Spinach and Mushroom Stuffed Shells
from What Megan's Making

Kosher salt
8 ounces (about 20) jumbo pasta shells
2 tablespoons extra-virgin olive oil, plus more for drizzling and brushing
1 small onion, finely chopped
2 cloves garlic, minced
8 ounces white mushrooms, thinly sliced
1 10-ounce package frozen spinach, thawed and squeezed dry
1 1/2 cups ricotta cheese
1 cup shredded mozzarella cheese
1/3 cup grated Parmesan cheese
1 large egg, lightly beaten
1/4 cup chopped fresh basil or 1 tsp. dried basil

For the sauce (or use any tomato sauce you have on hand)
2 tablespoons extra-virgin olive oil
3 cloves garlic, thinly sliced
1 teaspoon fennel seeds
Large pinch of red pepper flakes
1 28-ounce can whole plum tomatoes, crushed by hand
Kosher salt

For the stuffed shells: Bring a large pot of salted water to a boil. Add the pasta shells and cook until slightly softened but still firm, about 7-10 minutes. Drain and rinse under cold water. Drizzle with olive oil and toss; set aside.

Heat 2 tablespoons olive oil in a large nonstick skillet over medium-high heat. Add the onion and cook, stirring occasionally, until soft, about 4 minutes. Add the garlic and cook, stirring, 30 seconds. Add the mushrooms and cook, undisturbed, until golden in spots, about 2 minutes. Add 1/4 teaspoon salt and continue cooking, stirring occasionally, until the mushrooms are soft, about 5 more minutes. Add the spinach and stir until heated through, about 2 minutes. Let cool completely.

Finely chop the spinach-mushroom mixture and combine in a bowl with the ricotta cheese, mozzarella, Parmesan, egg, basil and 1/4 teaspoon salt. Stuff each shell with about 2 tablespoons of the filling; set aside.

Preheat the oven to 350 degrees F.

For the tomato sauce: Heat the olive oil in a large skillet over medium-high heat. Add the garlic, fennel seeds and red pepper flakes and cook, stirring, until lightly golden, about 30 seconds. Add the tomatoes, then rinse out the can with 1 cup water and add to the skillet; add 1/4 teaspoon salt. Bring to a simmer and cook until slightly thickened, about 10 minutes. Transfer to a blender and puree until smooth.

Brush a 9-by-13-inch baking dish with olive oil and pour in half of the tomato sauce. Add the stuffed shells, then top with the remaining tomato sauce. Cover with aluminum foil and bake 25 minutes; uncover and continue baking until bubbly, 15 to 20 more minutes. Sprinkle with some extra mozzarella and Parmesan and bake 5 more minutes, or until cheese is melted.

January 4, 2014

Orange Ricotta Pancakes

I love just about every pancake I make, but my husband is harder to impress.
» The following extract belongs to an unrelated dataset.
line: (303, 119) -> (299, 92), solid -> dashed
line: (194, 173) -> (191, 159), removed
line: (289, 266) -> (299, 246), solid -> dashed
He loves these ricotta pancakes, and I do too, but that's not news.

Orange Ricotta Pancakes
adapted from Sweet Peas Kitchen

1 1/2 cups all-purpose flour
3 tablespoons sugar
1 1/2 teaspoons baking powder
1/2 teaspoon baking soda
1/4 teaspoon salt
1 large egg
1 cup ricotta cheese
3/4 cup milk
1/2 cup orange juice
1/4 cup butter, melted
1/2 teaspoon grated orange zest
1/2 teaspoon vanilla extract

Maple syrup

In medium bowl, whisk together the flour, sugar, baking powder, baking soda, and salt.
In a small bowl, whisk together the egg, ricotta cheese, milk, orange juice, butter, and orange zest; set aside.

Make a well in center of the dry ingredients; pour in milk mixture and whisk very gently until just combined (a few lumps should remain). Do not over mix.
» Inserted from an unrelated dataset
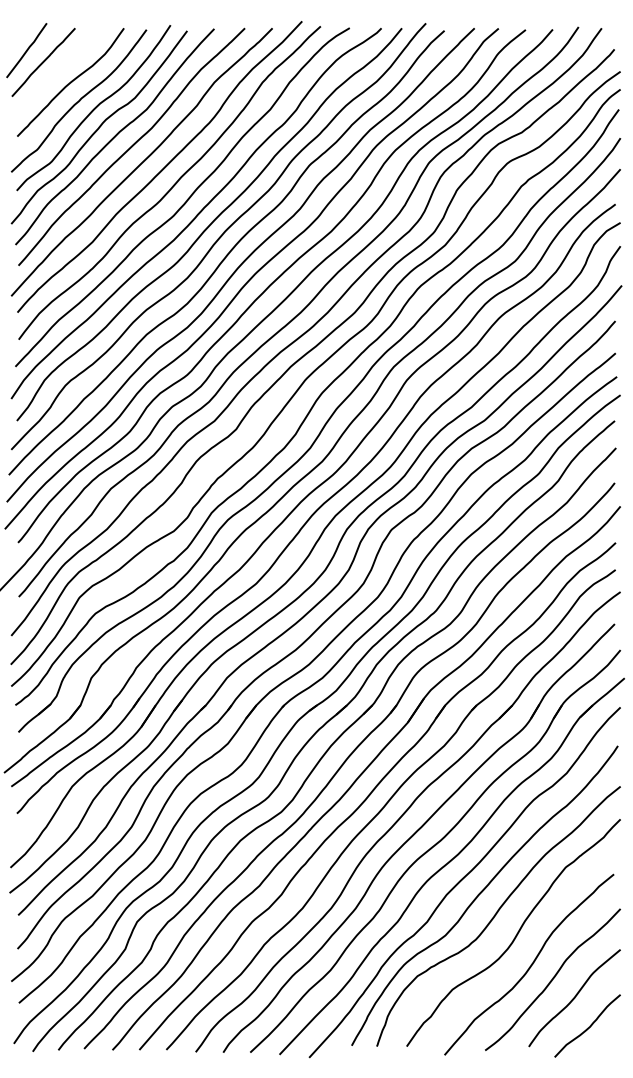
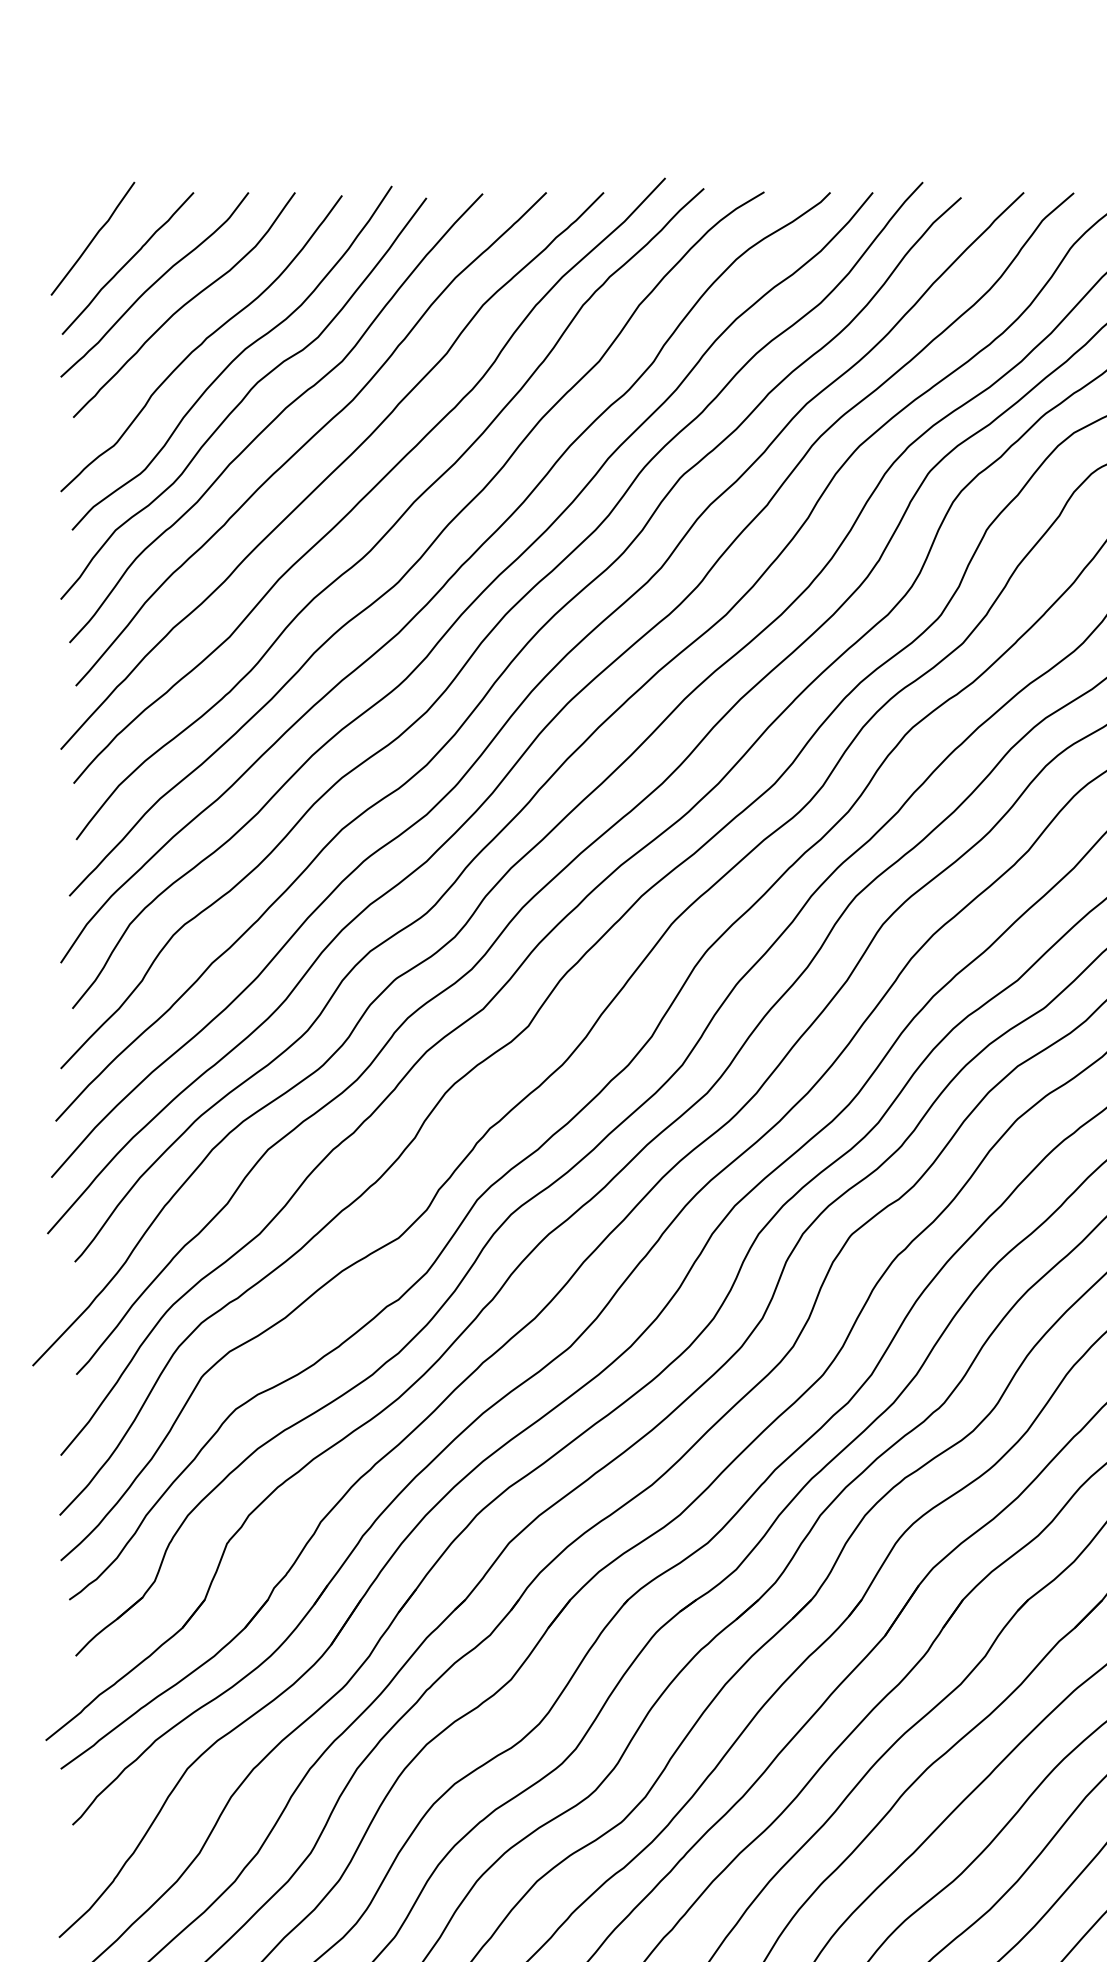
curve: (56, 72) -> (154, 284), added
Heat a skillet or griddle over medium heat for 3 to 5 minutes; add a small pat of butter and coat the pan. Pour a 1/3 cup of batter on the pan and cook until large bubbles begin to appear, 1 1/2 to 2 minutes. Using a thin, wide spatula, flip pancakes and cook until golden brown on second side, 1 to 1 1/2 minutes longer. Repeat with remaining batter. Serve warm with maple syrup.